About her landlord, Francis said, “I know he’s upset. I did text him the other day, but didn’t get a response back. I didn’t expect to.” She added, “He’s a good landlord, always has been. We’ve always worked out something.”

Told that Smith had said he had little sympathy because he knew that she had kept on buying cigarettes and lottery cards with money that she owed him, Francis simply nodded sadly.


The Enterprise — Michael Koff
Called for an eviction: Sheriff’s deputies Chad Hotaling, left, and Tim Cox, wait as landlord Marc Smith goes upstairs to check on Sherry Francis’s 108 Lark Street apartment. The deputies had come to help with an eviction but, since the residents had already left, there was little for them to do but fill out some paperwork and watch Smith change the locks.


Asked if lottery tickets constitute gambling, Jim Maney of the New York Council on Problem Gambling said, “Any time you risk anything of value for a chance of winning something, it’s gambling.”

Francis says that she lost her driver’s license because of speeding tickets; she lost her car, she says, when a drunk driver ran into her.

She was working, she says, as a certified nursing assistant at Ellis Hospital in Schenectady, and as a housekeeper at Atria Guilderland, and that she “had a lady who brought me every day,” but that the woman had become unable to drive her to work any more.

On Tuesday, Smith said that the Lark Street apartment has been largely cleared out, but that her air-conditioning units are still in the windows, and the beds and couches are still there, so he is unsure whether Francis was still living there or not.

Smith texted her Monday to ask if everything was out, he said, but didn’t get any response. “If she was out of there and she had let me know, I could have called the sheriff and given them 24 hours’ notice to cancel the eviction tomorrow,” he said. “That way, I could have gotten back $75 of the $275 I had to pay the sheriff just to come out and do this,” he said. Smith noted that the $275 is in addition to the $1,000 he has had to pay in legal fees.

The amount that she owes him, he said, has gone down, to $4,970, or four months’ rent; she convinced a church group at one point, he said, to help her with two months’ rent.

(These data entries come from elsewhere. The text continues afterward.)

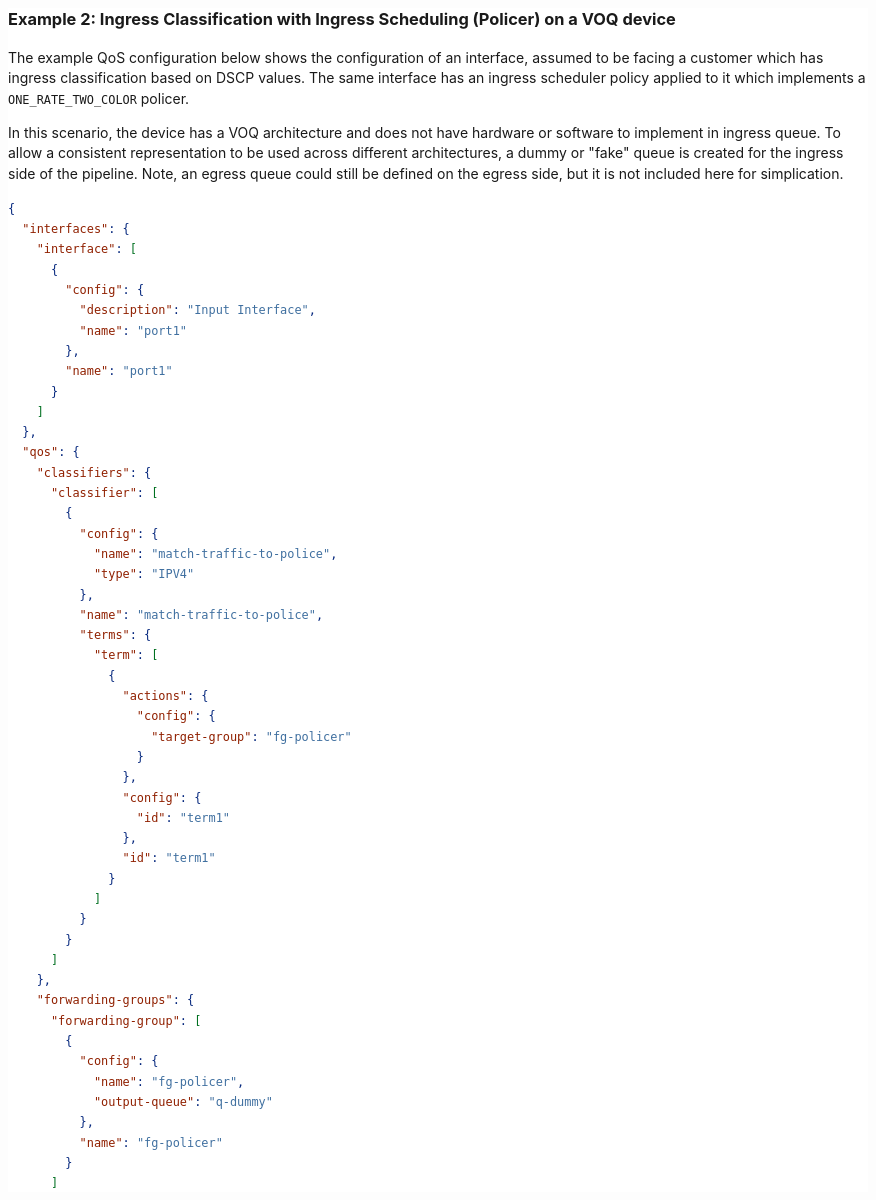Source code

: ### Example 2: Ingress Classification with Ingress Scheduling (Policer) on a VOQ device

The example QoS configuration below shows the configuration of an interface,
assumed to be facing a customer which has ingress classification based on
DSCP values.  The same interface has an ingress scheduler policy applied to it
which implements a `ONE_RATE_TWO_COLOR` policer.

In this scenario, the device has a VOQ architecture and does not have hardware
or software to implement in ingress queue.  To allow a consistent representation
to be used across different architectures, a dummy or "fake" queue is created for
the ingress side of the pipeline.  Note, an egress queue could still be defined
on the egress side, but it is not included here for simplication.

```json
{
  "interfaces": {
    "interface": [
      {
        "config": {
          "description": "Input Interface",
          "name": "port1"
        },
        "name": "port1"
      }
    ]
  },
  "qos": {
    "classifiers": {
      "classifier": [
        {
          "config": {
            "name": "match-traffic-to-police",
            "type": "IPV4"
          },
          "name": "match-traffic-to-police",
          "terms": {
            "term": [
              {
                "actions": {
                  "config": {
                    "target-group": "fg-policer"
                  }
                },
                "config": {
                  "id": "term1"
                },
                "id": "term1"
              }
            ]
          }
        }
      ]
    },
    "forwarding-groups": {
      "forwarding-group": [
        {
          "config": {
            "name": "fg-policer",
            "output-queue": "q-dummy"
          },
          "name": "fg-policer"
        }
      ]
```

On Wednesday, two sheriff’s deputies arrived at 108 Lark St. and watched as Marc Smith changed the locks on the door. Francis was nowhere to be seen, but the large pieces of furniture were still in place in the apartment, Smith said.

“I’ve got to store the stuff for 30 days,” he said. He said that he could just keep the furniture where it is, but then he’s not able to start getting the apartment ready for another tenant.

“I’m losing money right and left here. Basically, she’s stealing from me,” Smith said. “Where else can you steal four, five thousand dollars from a business and not go to jail for it?”

Francis said that she is due in village court on Oct. 5 on the petit larceny charges. She said that she hopes the charges will be dropped.

Asked about that, Detective Christopher Laurenzo with the Altamont Police said that he didn’t think they would be dropped. He said there might be a chance that they could be adjourned in contemplation of dismissal, “if she makes restitution.”

Updated on Sept. 29, 2016: The name of Sherry Francis's doctor was removed from the story since she could not be reached for comment.